Reformasi yang ia gulirkan membuat NU bangun dari keadaannya yang mati suri, menjadi kekuatan politik dan intelektual yang diperhitungkan, pemilik hegemoni sosial keagamaan di Indonesia. Marjinalisasi yang diterima NU selama Orde Baru memang sakit, tetapi ia membuat NU menjadi besar. Mungkin tanpa marjinalisasi model pemberangusan Ya Mualim, NU sudah menjadi komunitas borjuis, kaya raya, tetapi terpisah jauh dari akar rumputnya, lenyap dari belantika sosial keagamaan di Indonesia. Sedang pada pasca reformasi, Muhammadiyah harus menerima kenyataan berada di bawah NU.

Tersapih dari kekuasaan membuat Muhammadiyah mengerti arti kerja keras. Harus berpayah-payah menghidupi amal usahanya dengan keringat sendiri. Hingga ketika kekuasaan tak ramah pada Muhammadiyah, bantuan nyaris dihentikan, justru bermunculan gedung-gedung megah di universitas-universitas milik Muhammadiyah, lebih megah daripada gedung di kampus-kampus negeri. Sulit untuk dimengerti.

Jangan menyerah untuk mempersembahkan sebuah ketulusan. Meski pada langkah-langkah yang ditempuh itu berkubang kesalahan, tetapi berarti  telah ada yang diperbuat. Nilai yang didapatkan dari perbuatan seorang hamba dengan segala keterbatasannya. Dunia memang tak memberi tempat yang baik untuk sebuah ketulusan, tetapi akhirat senantiasa terbuka menerimanya. Meski bukan ketulusan buta yang diharap, ketulusan yang disertai cara pandang cerdas.

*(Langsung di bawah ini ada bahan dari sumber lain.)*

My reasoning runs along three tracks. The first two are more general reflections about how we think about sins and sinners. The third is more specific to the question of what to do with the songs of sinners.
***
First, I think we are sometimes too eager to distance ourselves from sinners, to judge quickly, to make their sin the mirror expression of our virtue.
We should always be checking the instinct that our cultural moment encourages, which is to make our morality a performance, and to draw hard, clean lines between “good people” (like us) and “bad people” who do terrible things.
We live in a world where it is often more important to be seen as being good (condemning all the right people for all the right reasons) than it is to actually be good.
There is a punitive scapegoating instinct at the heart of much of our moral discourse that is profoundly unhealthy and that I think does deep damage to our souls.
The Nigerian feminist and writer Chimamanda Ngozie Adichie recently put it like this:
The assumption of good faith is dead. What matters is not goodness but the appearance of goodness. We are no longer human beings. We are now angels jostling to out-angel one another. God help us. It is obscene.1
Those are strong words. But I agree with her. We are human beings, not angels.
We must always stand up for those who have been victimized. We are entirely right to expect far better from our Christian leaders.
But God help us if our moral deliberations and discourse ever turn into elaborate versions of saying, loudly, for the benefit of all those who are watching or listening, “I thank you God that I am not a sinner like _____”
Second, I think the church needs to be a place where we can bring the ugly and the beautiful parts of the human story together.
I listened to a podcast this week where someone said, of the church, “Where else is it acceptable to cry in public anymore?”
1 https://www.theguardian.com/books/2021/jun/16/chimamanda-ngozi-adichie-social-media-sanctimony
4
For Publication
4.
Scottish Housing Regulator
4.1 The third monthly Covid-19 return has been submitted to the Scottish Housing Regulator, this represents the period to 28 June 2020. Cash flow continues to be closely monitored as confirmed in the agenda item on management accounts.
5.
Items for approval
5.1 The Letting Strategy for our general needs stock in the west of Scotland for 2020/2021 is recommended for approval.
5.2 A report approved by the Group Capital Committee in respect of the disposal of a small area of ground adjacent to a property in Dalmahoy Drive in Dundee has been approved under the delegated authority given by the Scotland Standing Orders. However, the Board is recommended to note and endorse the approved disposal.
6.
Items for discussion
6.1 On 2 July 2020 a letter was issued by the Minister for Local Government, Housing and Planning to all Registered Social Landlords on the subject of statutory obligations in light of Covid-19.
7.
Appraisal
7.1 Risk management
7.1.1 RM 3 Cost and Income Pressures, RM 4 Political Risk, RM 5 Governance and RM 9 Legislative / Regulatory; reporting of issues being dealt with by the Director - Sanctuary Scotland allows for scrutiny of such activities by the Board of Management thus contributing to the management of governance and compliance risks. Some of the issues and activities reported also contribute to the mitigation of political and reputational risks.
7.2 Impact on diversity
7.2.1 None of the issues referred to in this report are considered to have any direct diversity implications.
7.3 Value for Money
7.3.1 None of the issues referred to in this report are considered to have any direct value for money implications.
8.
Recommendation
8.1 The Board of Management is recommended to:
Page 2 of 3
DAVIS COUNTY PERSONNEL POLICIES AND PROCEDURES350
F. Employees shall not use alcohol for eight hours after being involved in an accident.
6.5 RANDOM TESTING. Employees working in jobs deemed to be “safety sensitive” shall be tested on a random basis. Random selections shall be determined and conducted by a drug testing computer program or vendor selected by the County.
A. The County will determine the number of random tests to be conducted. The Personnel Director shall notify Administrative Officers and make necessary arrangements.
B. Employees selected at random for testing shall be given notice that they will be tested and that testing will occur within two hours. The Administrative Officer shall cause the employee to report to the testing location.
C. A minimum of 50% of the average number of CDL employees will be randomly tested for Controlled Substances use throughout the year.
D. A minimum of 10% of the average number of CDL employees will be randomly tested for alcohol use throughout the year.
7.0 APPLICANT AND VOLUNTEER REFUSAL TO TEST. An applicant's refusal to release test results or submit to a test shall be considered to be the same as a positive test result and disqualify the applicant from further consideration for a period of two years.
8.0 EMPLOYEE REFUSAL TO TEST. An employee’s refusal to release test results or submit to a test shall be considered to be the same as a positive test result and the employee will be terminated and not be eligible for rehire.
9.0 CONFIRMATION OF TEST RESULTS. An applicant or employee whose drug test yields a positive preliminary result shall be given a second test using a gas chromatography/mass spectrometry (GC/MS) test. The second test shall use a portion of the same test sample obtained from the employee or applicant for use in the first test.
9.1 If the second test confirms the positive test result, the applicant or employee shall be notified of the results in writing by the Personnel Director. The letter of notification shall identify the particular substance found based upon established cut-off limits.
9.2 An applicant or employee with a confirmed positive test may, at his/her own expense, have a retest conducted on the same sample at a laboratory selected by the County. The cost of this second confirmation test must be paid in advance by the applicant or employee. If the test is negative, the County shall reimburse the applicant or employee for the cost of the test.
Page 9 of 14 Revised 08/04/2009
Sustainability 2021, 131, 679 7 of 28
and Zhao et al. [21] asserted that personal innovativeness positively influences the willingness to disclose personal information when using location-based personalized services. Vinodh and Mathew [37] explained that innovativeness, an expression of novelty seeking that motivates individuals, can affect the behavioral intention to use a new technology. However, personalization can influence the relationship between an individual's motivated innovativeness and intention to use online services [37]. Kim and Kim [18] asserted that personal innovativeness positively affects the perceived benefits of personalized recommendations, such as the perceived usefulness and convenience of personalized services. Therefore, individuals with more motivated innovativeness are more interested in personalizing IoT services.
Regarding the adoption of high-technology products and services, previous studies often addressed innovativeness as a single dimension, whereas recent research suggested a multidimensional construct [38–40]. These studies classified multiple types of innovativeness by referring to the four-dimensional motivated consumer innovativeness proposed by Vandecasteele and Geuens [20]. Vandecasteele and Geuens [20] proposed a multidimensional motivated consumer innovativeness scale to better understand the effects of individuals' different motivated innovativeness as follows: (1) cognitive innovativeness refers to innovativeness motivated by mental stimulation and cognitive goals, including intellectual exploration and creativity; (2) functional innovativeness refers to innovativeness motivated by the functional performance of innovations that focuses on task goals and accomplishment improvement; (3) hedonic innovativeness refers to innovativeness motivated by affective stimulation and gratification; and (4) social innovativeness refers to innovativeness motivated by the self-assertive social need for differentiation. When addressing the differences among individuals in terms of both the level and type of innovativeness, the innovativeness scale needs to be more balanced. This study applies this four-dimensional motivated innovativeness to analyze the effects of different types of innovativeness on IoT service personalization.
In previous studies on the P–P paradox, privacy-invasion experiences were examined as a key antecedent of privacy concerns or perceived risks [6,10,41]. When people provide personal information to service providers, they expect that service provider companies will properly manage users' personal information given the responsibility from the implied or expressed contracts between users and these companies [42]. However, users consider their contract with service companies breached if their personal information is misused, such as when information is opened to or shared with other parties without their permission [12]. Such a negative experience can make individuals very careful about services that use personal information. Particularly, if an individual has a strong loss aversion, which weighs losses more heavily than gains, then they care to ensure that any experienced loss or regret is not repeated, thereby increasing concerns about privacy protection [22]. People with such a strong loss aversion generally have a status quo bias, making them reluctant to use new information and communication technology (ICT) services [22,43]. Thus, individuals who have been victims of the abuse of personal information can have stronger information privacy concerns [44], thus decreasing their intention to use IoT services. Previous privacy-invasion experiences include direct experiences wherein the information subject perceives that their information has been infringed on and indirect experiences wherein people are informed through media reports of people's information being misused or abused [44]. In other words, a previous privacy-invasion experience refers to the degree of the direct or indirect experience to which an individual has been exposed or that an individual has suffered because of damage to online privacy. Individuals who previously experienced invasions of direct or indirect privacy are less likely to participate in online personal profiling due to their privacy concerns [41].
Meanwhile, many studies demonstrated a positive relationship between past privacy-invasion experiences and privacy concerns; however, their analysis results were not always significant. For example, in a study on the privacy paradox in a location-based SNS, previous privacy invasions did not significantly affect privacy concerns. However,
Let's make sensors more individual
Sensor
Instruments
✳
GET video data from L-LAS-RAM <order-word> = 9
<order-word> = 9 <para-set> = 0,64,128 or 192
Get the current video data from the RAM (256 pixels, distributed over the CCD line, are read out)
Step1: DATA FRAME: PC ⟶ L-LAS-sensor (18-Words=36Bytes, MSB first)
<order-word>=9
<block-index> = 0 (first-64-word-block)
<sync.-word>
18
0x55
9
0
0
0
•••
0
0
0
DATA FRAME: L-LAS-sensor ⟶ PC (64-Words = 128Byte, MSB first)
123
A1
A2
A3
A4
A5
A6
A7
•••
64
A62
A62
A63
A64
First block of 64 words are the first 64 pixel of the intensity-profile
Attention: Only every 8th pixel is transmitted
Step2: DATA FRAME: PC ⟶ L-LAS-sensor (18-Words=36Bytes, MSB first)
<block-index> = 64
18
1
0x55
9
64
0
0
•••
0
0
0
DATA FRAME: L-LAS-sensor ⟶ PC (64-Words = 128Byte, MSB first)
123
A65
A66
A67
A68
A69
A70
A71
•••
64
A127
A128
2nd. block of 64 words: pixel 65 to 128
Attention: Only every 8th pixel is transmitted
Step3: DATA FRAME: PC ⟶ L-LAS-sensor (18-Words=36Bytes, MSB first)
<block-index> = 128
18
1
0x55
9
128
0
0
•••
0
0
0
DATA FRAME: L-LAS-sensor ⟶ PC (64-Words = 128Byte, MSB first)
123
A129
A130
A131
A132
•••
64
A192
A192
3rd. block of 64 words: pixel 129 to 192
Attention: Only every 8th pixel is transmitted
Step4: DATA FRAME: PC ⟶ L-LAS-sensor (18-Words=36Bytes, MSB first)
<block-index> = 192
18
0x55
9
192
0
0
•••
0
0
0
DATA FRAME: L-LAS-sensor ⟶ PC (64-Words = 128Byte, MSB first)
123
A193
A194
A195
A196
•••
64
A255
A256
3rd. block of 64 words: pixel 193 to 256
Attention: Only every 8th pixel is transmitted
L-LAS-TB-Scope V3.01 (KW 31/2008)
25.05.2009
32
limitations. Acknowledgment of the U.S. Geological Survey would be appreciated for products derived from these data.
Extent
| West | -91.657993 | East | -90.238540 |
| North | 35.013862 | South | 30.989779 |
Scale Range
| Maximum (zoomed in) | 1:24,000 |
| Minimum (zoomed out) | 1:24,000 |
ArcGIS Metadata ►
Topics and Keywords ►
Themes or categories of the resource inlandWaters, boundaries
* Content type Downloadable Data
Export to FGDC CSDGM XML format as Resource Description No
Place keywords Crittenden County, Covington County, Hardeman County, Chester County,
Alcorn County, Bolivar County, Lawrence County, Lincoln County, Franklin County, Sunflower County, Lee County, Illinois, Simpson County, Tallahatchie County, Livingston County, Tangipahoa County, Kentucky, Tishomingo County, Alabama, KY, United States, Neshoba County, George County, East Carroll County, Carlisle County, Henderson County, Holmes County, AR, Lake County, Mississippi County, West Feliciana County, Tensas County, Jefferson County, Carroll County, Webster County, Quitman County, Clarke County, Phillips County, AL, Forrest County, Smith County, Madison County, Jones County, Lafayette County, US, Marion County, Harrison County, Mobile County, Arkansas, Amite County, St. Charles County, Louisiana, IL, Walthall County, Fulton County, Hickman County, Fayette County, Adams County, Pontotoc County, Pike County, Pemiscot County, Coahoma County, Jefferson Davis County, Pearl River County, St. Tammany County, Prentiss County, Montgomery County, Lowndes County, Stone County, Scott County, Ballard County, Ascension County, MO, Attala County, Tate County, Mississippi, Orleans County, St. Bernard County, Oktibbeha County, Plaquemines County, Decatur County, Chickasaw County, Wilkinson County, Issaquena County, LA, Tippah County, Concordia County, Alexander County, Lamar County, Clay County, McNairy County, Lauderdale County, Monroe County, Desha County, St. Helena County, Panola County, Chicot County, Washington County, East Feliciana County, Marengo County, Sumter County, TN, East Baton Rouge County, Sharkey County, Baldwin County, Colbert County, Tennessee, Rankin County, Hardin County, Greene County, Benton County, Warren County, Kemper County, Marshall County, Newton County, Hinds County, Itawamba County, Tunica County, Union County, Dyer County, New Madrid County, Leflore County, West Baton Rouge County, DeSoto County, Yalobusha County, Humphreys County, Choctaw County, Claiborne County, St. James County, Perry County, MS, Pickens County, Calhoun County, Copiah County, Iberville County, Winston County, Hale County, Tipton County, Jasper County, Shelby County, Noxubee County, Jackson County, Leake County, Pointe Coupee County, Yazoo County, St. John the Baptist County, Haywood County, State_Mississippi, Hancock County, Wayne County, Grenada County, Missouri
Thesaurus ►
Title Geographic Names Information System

Ketulusan Amin Rais pada Gus Dur dan NU berbuah pahit bagi Muhammadiyah, tetapi warga Muhammadiyah tak sedikit pun kehilangan cinta yang tulus terhadapnya. Bahkan ketika ia kehilangan PAN yang didirikan dengan tangannya sendiri, warga Muhammadiyah tetap menerimanya dengan tangan terbuka dan senantiasa menantikan kehadirannya. Reformasi yang ia gulirkan memang mengorbankan Muhammadiyah, untuk sebuah ikhtiar menuju Indonesia yang lebih baik, meski hingga saat ini belum tercapai.